#### Input for this task
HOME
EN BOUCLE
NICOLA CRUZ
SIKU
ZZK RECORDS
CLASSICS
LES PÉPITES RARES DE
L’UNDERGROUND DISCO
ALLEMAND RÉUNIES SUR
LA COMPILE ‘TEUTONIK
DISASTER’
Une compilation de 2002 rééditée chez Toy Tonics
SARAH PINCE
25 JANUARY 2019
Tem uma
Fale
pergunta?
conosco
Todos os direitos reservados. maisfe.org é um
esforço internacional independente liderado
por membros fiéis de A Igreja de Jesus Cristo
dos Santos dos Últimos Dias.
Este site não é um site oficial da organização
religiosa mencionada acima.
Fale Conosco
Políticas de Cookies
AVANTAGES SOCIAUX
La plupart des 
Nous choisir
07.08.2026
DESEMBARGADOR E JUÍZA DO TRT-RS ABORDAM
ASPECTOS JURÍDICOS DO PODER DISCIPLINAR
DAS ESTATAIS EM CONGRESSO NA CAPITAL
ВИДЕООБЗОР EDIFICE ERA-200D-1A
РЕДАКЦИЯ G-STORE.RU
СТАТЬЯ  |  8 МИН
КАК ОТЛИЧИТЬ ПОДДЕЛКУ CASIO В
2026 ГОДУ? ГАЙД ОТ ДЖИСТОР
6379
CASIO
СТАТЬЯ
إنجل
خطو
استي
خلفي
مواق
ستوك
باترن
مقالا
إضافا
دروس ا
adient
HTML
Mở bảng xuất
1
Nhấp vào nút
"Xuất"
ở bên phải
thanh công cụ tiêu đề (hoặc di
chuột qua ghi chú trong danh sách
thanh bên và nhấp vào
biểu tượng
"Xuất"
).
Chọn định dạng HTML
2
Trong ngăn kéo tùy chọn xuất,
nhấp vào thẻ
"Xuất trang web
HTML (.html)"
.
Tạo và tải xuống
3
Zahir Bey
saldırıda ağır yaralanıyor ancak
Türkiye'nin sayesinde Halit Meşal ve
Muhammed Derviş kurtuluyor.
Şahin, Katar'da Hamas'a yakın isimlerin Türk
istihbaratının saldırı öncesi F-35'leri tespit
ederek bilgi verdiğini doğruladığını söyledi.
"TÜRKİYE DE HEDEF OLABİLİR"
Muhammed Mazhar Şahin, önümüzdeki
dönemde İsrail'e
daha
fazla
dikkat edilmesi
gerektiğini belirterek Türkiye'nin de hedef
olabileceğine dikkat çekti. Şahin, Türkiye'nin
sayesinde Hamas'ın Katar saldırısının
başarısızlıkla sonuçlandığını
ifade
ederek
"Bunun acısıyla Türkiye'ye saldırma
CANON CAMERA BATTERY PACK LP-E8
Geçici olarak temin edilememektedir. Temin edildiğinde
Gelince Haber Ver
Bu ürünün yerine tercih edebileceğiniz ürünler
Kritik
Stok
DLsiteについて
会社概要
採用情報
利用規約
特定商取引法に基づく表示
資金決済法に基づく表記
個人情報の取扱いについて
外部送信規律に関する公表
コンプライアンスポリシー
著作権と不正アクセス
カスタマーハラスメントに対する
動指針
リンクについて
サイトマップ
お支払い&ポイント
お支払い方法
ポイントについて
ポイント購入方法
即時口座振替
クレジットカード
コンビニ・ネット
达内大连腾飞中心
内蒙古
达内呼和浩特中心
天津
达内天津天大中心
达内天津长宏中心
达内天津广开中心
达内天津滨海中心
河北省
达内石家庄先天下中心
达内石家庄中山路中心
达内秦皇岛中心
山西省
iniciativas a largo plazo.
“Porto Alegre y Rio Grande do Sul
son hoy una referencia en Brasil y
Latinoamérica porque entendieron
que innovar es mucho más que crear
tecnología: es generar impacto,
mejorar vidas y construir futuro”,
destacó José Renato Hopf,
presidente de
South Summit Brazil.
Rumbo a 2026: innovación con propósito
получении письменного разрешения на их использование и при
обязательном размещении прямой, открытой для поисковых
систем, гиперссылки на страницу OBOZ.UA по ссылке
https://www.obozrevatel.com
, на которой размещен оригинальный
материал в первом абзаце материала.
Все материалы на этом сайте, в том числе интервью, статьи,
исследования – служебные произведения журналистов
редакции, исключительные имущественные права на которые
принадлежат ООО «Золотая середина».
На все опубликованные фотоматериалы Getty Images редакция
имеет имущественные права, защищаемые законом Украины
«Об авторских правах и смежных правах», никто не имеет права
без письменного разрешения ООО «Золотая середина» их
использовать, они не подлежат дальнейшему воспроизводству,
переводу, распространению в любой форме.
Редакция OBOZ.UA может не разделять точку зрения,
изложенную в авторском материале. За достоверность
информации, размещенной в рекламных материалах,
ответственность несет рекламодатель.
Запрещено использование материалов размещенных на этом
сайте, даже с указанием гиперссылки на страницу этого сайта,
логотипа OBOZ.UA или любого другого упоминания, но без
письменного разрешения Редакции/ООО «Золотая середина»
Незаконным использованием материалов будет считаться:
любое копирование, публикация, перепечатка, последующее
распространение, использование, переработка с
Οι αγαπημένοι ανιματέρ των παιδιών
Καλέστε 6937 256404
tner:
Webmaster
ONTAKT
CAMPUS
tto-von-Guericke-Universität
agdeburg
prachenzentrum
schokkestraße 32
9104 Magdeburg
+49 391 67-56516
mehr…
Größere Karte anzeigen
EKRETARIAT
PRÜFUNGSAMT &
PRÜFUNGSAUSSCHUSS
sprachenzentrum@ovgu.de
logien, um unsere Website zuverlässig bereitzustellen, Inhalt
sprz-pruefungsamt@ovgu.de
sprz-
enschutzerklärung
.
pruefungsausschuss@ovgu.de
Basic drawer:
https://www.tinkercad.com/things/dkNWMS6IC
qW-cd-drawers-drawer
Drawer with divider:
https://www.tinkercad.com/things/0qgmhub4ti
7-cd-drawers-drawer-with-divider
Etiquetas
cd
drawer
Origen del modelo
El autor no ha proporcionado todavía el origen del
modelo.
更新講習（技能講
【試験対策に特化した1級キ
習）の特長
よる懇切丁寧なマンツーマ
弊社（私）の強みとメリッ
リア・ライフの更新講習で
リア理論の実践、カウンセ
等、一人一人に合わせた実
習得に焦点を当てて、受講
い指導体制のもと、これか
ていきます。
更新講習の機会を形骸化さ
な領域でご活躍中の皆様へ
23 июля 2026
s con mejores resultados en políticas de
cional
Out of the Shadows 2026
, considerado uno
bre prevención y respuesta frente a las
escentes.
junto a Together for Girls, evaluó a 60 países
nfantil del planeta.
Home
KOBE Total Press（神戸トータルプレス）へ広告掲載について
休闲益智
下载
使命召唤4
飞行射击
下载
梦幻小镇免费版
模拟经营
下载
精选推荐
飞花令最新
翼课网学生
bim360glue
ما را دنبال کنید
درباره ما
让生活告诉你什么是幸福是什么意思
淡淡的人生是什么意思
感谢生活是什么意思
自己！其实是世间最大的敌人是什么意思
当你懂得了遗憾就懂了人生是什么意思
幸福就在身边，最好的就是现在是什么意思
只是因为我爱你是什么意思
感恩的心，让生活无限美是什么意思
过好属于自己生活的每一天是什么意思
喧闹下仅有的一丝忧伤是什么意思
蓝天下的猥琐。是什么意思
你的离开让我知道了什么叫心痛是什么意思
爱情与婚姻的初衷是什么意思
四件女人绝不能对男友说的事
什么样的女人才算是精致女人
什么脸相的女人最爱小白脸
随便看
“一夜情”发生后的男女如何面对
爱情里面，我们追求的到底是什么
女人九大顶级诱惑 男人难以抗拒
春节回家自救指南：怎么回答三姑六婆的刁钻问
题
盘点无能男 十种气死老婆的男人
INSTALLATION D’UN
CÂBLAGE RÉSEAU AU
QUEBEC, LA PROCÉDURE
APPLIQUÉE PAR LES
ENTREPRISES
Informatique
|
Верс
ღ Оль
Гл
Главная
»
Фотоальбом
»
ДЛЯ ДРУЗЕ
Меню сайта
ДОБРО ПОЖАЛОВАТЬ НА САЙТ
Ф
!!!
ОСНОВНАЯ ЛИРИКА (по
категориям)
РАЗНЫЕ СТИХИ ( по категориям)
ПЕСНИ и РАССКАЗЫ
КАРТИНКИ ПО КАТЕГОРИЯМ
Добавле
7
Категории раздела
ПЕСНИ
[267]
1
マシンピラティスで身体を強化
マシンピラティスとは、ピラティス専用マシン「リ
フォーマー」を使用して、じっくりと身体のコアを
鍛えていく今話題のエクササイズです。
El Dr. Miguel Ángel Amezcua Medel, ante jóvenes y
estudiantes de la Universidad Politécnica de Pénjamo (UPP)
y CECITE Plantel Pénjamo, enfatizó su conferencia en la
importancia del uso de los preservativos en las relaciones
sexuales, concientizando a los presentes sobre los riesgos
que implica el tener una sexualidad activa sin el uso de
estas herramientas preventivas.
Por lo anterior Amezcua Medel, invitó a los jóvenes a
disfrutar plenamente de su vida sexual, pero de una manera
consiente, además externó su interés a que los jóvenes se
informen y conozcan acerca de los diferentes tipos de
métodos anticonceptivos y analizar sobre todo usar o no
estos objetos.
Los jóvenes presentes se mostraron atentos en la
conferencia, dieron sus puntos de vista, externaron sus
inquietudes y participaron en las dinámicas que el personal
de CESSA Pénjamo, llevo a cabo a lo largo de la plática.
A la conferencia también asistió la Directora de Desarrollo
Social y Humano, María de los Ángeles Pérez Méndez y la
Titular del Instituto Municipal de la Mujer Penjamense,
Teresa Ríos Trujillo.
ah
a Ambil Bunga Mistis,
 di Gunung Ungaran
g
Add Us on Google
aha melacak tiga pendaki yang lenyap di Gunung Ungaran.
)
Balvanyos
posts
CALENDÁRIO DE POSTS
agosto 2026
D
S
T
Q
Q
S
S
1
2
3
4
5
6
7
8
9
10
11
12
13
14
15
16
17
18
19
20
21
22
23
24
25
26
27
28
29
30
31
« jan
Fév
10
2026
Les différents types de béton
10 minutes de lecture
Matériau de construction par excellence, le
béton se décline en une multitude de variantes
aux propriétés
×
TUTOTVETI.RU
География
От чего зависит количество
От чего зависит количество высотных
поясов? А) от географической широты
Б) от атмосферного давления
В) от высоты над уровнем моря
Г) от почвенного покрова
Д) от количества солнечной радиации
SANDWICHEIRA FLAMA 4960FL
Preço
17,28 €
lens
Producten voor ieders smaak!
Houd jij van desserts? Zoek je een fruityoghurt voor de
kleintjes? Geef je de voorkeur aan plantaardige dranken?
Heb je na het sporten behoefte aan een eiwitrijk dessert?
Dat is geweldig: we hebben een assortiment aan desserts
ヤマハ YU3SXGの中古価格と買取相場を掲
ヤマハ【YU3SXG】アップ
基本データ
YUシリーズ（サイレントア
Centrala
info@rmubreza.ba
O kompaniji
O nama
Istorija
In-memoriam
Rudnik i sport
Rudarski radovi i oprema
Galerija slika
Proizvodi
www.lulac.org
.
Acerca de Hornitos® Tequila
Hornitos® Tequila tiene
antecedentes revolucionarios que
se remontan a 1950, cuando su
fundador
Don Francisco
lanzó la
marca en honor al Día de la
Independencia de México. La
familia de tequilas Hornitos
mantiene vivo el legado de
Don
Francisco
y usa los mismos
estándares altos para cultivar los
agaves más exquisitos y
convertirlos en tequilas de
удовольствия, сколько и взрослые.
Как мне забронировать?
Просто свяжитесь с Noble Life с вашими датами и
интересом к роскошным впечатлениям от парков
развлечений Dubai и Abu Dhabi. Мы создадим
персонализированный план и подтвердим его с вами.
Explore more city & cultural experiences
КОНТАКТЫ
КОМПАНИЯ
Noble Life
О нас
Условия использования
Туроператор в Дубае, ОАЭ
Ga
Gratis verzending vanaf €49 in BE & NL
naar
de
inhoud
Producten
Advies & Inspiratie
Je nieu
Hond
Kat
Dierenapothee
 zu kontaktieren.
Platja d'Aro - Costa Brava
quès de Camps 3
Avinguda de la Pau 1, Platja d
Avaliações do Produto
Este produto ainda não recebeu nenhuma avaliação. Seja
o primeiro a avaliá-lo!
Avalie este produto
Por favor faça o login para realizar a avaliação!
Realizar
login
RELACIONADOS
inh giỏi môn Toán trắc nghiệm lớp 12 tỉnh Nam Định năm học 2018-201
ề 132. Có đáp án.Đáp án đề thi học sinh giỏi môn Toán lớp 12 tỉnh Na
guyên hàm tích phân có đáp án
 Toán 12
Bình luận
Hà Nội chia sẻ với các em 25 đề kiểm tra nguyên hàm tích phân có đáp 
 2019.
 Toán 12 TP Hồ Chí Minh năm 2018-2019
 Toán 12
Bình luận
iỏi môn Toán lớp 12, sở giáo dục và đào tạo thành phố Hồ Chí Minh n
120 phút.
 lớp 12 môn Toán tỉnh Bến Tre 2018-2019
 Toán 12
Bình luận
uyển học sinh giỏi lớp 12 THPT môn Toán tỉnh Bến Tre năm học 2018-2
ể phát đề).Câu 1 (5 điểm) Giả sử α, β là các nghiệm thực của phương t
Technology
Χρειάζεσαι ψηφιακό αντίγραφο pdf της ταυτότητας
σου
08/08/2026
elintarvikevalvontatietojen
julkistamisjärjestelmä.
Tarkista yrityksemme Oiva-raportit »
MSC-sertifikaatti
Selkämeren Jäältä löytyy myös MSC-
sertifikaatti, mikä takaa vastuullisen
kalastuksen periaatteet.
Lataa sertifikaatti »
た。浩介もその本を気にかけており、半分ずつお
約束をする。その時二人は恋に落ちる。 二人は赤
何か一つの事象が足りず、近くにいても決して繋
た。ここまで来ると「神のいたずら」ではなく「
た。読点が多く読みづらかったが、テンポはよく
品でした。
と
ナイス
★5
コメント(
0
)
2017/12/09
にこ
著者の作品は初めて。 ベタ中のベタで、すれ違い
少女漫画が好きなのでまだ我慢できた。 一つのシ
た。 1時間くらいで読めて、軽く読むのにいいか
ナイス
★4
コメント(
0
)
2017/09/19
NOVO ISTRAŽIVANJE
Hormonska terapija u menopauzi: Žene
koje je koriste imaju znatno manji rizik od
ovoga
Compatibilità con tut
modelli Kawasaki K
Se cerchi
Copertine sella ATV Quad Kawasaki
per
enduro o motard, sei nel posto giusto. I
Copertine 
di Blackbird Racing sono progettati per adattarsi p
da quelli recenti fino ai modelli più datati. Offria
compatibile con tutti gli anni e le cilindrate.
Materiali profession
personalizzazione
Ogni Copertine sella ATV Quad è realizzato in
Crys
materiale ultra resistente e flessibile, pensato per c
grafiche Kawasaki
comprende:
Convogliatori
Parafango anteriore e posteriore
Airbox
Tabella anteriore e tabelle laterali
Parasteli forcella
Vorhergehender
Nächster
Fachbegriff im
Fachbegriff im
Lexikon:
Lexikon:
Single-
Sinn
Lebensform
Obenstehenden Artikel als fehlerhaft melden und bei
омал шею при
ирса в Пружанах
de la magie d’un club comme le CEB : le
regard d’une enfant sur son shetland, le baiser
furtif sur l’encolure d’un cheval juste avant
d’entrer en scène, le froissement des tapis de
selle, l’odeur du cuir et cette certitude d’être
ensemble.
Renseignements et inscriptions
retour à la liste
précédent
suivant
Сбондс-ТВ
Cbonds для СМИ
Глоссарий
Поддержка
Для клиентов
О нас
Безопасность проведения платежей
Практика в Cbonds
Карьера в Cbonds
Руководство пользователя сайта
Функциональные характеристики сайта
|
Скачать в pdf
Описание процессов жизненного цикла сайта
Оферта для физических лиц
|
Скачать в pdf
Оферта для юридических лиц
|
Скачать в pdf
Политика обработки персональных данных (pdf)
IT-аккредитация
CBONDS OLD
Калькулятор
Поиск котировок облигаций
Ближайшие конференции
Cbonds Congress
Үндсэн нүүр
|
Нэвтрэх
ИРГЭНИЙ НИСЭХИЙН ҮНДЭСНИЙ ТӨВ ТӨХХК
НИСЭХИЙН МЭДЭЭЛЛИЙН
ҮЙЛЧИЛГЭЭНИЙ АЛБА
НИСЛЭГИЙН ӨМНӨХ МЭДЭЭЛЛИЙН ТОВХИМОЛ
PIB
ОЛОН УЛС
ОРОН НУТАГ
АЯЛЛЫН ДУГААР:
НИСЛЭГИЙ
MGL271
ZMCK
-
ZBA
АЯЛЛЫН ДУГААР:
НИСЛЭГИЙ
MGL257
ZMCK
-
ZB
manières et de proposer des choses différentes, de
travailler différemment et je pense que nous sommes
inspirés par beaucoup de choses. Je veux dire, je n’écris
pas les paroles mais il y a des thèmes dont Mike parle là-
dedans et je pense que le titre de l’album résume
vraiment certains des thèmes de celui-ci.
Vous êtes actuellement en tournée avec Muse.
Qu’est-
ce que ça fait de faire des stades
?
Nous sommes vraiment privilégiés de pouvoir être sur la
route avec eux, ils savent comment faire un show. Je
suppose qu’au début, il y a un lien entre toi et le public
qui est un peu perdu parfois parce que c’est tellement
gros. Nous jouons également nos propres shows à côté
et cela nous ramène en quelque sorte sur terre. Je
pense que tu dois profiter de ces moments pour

#### What the task requires
Reproduce the listing above exactly, but only from its first line through the line holding "Trong ngăn kéo"; both of those lines are included.

#### Task solution
HOME
EN BOUCLE
NICOLA CRUZ
SIKU
ZZK RECORDS
CLASSICS
LES PÉPITES RARES DE
L’UNDERGROUND DISCO
ALLEMAND RÉUNIES SUR
LA COMPILE ‘TEUTONIK
DISASTER’
Une compilation de 2002 rééditée chez Toy Tonics
SARAH PINCE
25 JANUARY 2019
Tem uma
Fale
pergunta?
conosco
Todos os direitos reservados. maisfe.org é um
esforço internacional independente liderado
por membros fiéis de A Igreja de Jesus Cristo
dos Santos dos Últimos Dias.
Este site não é um site oficial da organização
religiosa mencionada acima.
Fale Conosco
Políticas de Cookies
AVANTAGES SOCIAUX
La plupart des 
Nous choisir
07.08.2026
DESEMBARGADOR E JUÍZA DO TRT-RS ABORDAM
ASPECTOS JURÍDICOS DO PODER DISCIPLINAR
DAS ESTATAIS EM CONGRESSO NA CAPITAL
ВИДЕООБЗОР EDIFICE ERA-200D-1A
РЕДАКЦИЯ G-STORE.RU
СТАТЬЯ  |  8 МИН
КАК ОТЛИЧИТЬ ПОДДЕЛКУ CASIO В
2026 ГОДУ? ГАЙД ОТ ДЖИСТОР
6379
CASIO
СТАТЬЯ
إنجل
خطو
استي
خلفي
مواق
ستوك
باترن
مقالا
إضافا
دروس ا
adient
HTML
Mở bảng xuất
1
Nhấp vào nút
"Xuất"
ở bên phải
thanh công cụ tiêu đề (hoặc di
chuột qua ghi chú trong danh sách
thanh bên và nhấp vào
biểu tượng
"Xuất"
).
Chọn định dạng HTML
2
Trong ngăn kéo tùy chọn xuất,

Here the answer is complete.